Tracking a range of measures, from those we have the most influence on to those that measure the outcomes we’re trying to achieve, will give a full picture of the actions we are taking and the results they are producing. We must be clear in how we communicate these measures, so we can set appropriate expectations in advance.
Targets and baselines
Whenever it is feasible, measures should include information about their baseline and trends, including forecasts (predictions based on past and present data) if they are available. Baselines are particularly helpful when we’re discussing measures that relate to an upcoming policy or program change. When we seek funding requests, for instance, showing the expected measure without new funding and what could change with it will support informed conversations about resources and priorities.
Once the change is implemented, we will be able to go back and see if it had the result we expected. The purpose is not to determine whether we are trying hard enough or whether everyone is doing their job. When a target isn’t reached, it leads to crucial conversations about barriers and resources. Did we lack information about how quickly to expect results, did we find a barrier we didn’t anticipate that we’ll need to navigate, or have our priorities shifted since the measures were created? Whatever the answer is, the conversation is critical.
Accurate forecasting is particularly helpful for measures that are difficult to influence. If an indicator is going up and we ultimately need it to go down, first we will need to slow the rate of increase. During the time we are slowing the increase, it can be difficult to communicate progress because the numbers are still going up. But by including a baseline trend from the beginning, we can show that the measure is lower than it would be without our changes, and that we are closer to the result we want. Or, if we don’t see a difference from our baseline, that will tell us the plan needs to change.

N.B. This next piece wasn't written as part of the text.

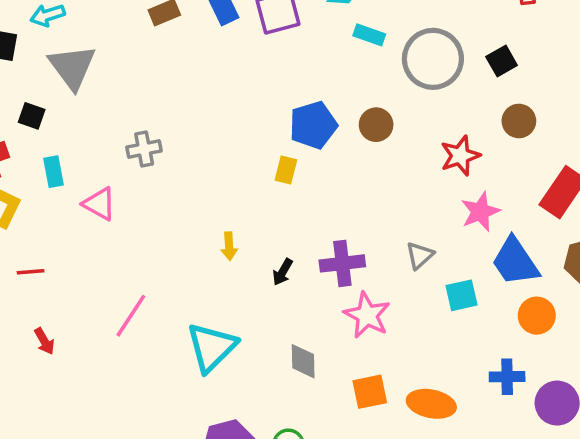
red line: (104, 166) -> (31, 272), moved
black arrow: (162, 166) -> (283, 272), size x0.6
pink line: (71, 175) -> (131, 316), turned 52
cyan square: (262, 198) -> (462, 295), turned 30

Targets can be helpful in some circumstances. For instance, there may be minimum standards that must be met due to legal or funding requirements, or benchmarking based on other states might give us a good idea of what level of service we can fairly expect. If they exist, those standards should be explicit. But adding a target arbitrarily for the sake of having a target provides no benefit, makes honest conversations harder, and erodes trust by creating unrealistic expectations. This is where influence is a key factor: the less influence an agency has over a measure, the less likely a target is to be helpful, and the more likely a baseline trend will be informative.